PAGE TEXT:
════

Such frothy valuations could expose stocks to possible looming headwinds to the US economy, including the impact on US government debt of President-elect Donald Trump's vow to roll out sweeping import tariffs and deliver new tax cuts, Berezin said.

"The stock market rally is running out of fuel," Berezin added.

In particular, Berezin flagged that these moves could push up the benchmark US 10-year Treasury yield , which has recently touched multi-month highs.

Higher yields can hit stocks by raising borrowing costs for consumers and businesses, and by denting the attractiveness of holding equities compared to bonds.

"The 10-year Treasury yield has risen by nearly one percentage point since the Fed[eral Reserve]’s jumbo rate cut in September, partly on the back of expectations of even bigger budget deficits," Berezin wrote. The Fed slashed interest rates by a full percentage point last year, although officials at the central bank have since indicated they will be cautious before announcing further reductions, giving some lift to Treasury yields.

════

WORK TASK 1:
According to the stock market passage, by how much has the 10-year Treasury yield risen since the Fed's jumbo rate cut in September?
WORK TASK 2:
Translate this sentence from the stock market passage into Spanish: "Higher yields can hit stocks by raising borrowing costs for consumers and businesses, and by denting the attractiveness of holding equities compared to bonds."
WORK TASK 3:
Please carry on the stock market passage from its last sentence.
The material after this point comes from a different source.

DATASET RECORDS:
════

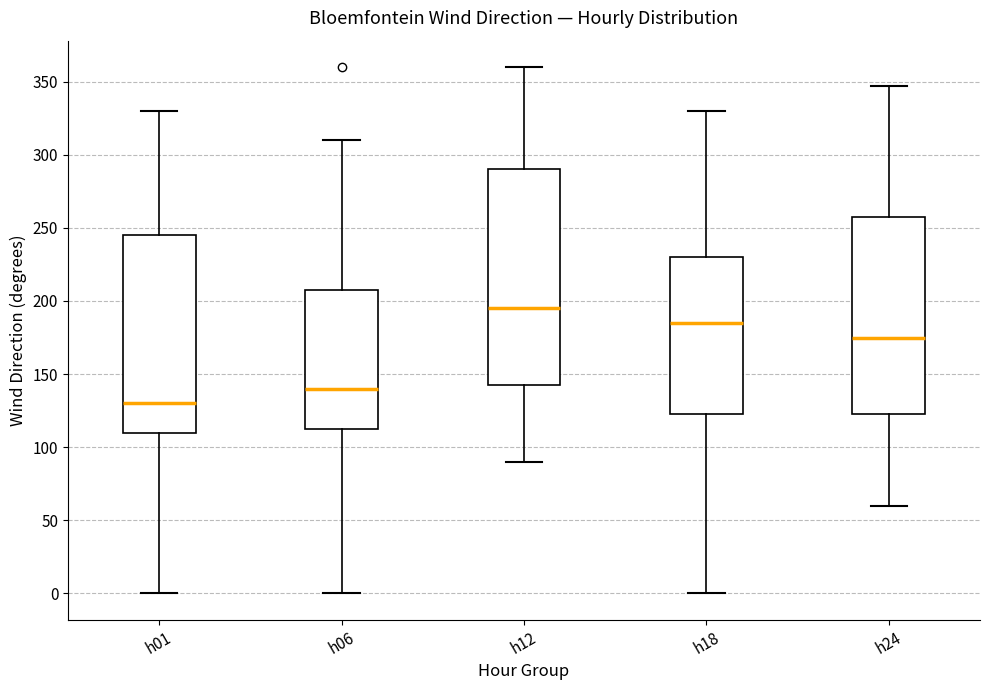

Comparing the boxes themselves (not the whiskers), which one is the tallest?

h12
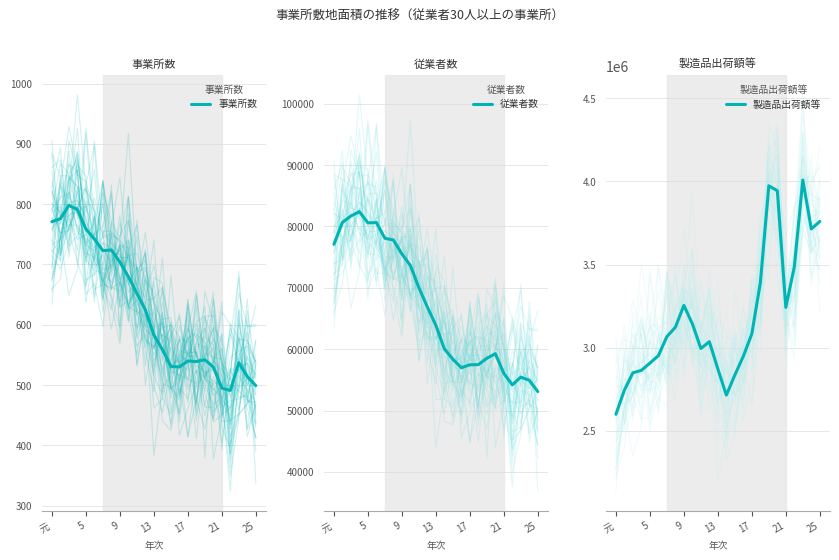

Which series changed the most between 7 and 11?

製造品出荷額等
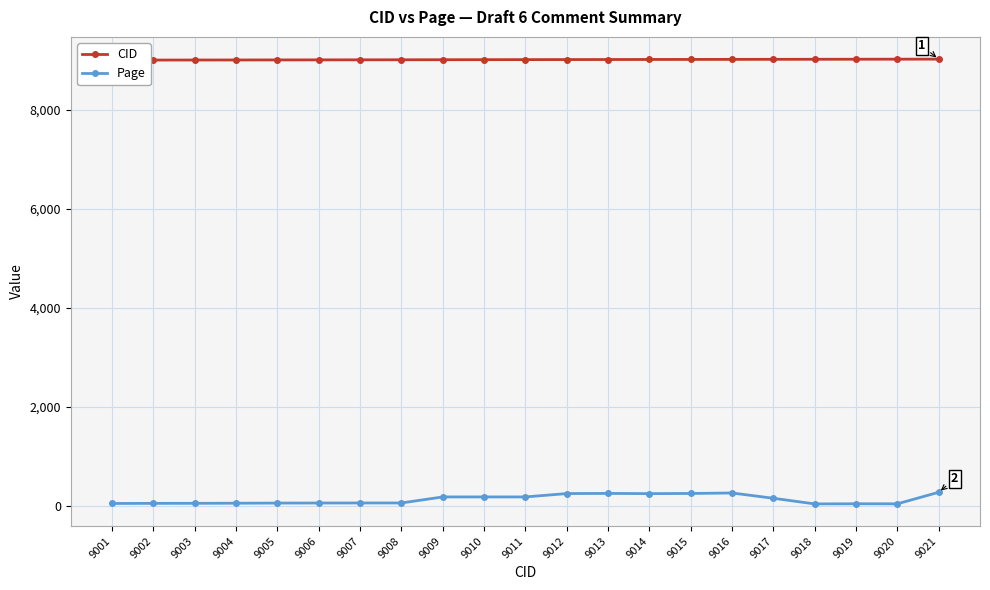

Where does the CID series first go above 9011?

9012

════

WRITTEN RESPONSE 1:
By nearly one percentage point.

WRITTEN RESPONSE 2:
Los rendimientos más altos pueden afectar a las acciones al elevar los costos de endeudamiento para los consumidores y las empresas, y al restar atractivo a mantener acciones en comparación con los bonos.

WRITTEN RESPONSE 3:
"A full-blown debt crisis in 2025 is entirely possible at this stage," Berezin said. "And even if a crisis is averted, the fact that bond yields have risen so much lately should cause economic data to surprise to the downside over the coming months."

Meanwhile, Berezin added that investors' sentiment is already "bullish" and positioning has become "very stretched", flagging that this could affect equities because stocks usually perform best "when sentiment is improving and when money is flowing into the [...] market."

"Given the current starting point, however, there is little scope for either of these trends to continue," Berezin argued.